The other high-profile community buyout is at Langholm, on land formerly owned by the Duke of Buccleugh. This buyout has been done in two stages; the first, a £3.8million sum which purchased 5,200 acres and six properties. The second phase is hoping to purchase a further 5,300 acres. But do they have the knowledge or the expertise to manage the land and business? In a recent article in The Times, it was stated that the Langholm Initiative were developing their management plan and looking at ways in which they could diversify. The ideas posited included “interactive courses on wool production, a dark-sky observatory, camping sites and new housing on the moor.”



Will this be enough to support the salaries and management costs needed to cover the running of an estate like Langholm – particularly if they are planning on doubling the size of their current holdings? The community buyouts which have gone before haven’t exactly painted a portrait of financial viability. And that’s where the question has to be asked: will these community-owned estates be reliant on the tax-payer – and donations – for eternity? If so, is this something that should be encouraged?

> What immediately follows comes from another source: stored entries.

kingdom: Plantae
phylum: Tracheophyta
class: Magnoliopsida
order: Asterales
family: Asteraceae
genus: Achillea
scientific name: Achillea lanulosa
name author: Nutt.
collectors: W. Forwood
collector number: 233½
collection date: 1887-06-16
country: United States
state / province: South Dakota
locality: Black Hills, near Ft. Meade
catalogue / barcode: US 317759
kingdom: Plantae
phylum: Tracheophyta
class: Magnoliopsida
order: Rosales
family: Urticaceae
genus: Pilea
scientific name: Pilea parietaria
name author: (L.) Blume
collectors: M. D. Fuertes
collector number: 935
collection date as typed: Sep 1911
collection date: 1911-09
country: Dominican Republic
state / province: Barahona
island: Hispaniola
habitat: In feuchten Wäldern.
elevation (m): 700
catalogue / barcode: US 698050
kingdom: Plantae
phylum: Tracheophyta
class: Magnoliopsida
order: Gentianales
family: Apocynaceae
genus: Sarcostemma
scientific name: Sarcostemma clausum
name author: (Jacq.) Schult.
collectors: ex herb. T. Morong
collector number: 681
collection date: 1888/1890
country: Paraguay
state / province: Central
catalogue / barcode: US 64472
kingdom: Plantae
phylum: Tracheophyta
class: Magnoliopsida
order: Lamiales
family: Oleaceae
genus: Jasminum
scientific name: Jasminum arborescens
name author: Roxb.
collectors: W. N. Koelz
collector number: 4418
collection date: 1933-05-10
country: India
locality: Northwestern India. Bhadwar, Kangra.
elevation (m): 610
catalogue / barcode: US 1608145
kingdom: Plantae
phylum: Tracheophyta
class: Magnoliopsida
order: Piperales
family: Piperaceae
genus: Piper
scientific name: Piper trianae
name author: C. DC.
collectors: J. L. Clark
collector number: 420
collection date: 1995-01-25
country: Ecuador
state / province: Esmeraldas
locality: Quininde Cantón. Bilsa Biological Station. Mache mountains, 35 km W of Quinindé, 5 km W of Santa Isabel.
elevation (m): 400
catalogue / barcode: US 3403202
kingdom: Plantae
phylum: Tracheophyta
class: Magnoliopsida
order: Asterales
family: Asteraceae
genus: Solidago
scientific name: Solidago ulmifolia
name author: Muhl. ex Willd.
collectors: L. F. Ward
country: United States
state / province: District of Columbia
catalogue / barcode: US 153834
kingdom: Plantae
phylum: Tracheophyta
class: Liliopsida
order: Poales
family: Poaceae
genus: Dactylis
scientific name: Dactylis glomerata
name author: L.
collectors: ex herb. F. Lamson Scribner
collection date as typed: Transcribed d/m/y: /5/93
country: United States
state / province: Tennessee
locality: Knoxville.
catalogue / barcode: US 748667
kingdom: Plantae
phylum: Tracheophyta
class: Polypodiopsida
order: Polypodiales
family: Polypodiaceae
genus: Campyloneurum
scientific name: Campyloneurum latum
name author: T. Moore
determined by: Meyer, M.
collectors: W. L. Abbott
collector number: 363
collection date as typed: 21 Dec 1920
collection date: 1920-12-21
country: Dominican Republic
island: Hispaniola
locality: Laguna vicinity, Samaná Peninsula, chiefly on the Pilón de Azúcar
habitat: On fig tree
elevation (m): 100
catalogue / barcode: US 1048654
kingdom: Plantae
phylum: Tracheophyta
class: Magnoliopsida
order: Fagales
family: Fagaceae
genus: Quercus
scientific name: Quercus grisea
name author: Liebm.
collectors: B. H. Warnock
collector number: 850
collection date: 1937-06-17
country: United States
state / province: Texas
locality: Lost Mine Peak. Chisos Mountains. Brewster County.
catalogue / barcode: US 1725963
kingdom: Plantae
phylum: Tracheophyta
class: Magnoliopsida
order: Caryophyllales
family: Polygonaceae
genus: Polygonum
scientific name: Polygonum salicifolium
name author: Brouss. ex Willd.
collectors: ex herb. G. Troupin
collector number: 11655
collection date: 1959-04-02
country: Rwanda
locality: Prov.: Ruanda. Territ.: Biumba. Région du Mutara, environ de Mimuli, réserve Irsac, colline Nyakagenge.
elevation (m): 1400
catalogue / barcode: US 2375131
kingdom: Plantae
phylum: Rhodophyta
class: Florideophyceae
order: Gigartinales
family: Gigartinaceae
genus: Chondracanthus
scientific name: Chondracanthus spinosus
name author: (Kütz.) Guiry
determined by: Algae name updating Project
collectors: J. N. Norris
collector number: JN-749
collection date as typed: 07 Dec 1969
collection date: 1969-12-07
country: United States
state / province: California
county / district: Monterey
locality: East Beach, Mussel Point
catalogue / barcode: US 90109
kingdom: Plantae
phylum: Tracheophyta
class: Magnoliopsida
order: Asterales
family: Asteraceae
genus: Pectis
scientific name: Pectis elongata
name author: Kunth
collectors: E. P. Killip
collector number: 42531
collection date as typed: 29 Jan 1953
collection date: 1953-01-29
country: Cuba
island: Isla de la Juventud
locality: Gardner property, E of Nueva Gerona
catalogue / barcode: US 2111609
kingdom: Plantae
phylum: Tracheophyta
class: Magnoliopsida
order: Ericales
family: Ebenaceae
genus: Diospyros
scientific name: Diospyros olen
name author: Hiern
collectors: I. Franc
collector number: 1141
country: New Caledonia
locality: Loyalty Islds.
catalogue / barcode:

Private estate owners are demonised by Scotland’s SNP government, but at least they are able to fund and cover their own costs and – in many cases – the evil, rich landowners choose to plough hundreds of thousands of pounds of their own money into their estates and the local economies. While projects such as Langholm are attempting to encourage young people into the community – hence the idea of new housing on the moor – surely the best way to encourage younger people and families into these remote, rural areas is by offering gainful employment?


It is clear that the now-famous statement that half of Scotland's rural land is owned by under 500 individuals doesn't fit into the SNP idyll of Scots owning their own country – and that's understandable to a certain extent. But government (read: taxpayer) and charity funds can only go so far. This is surely another business model that simply doesn't make sense.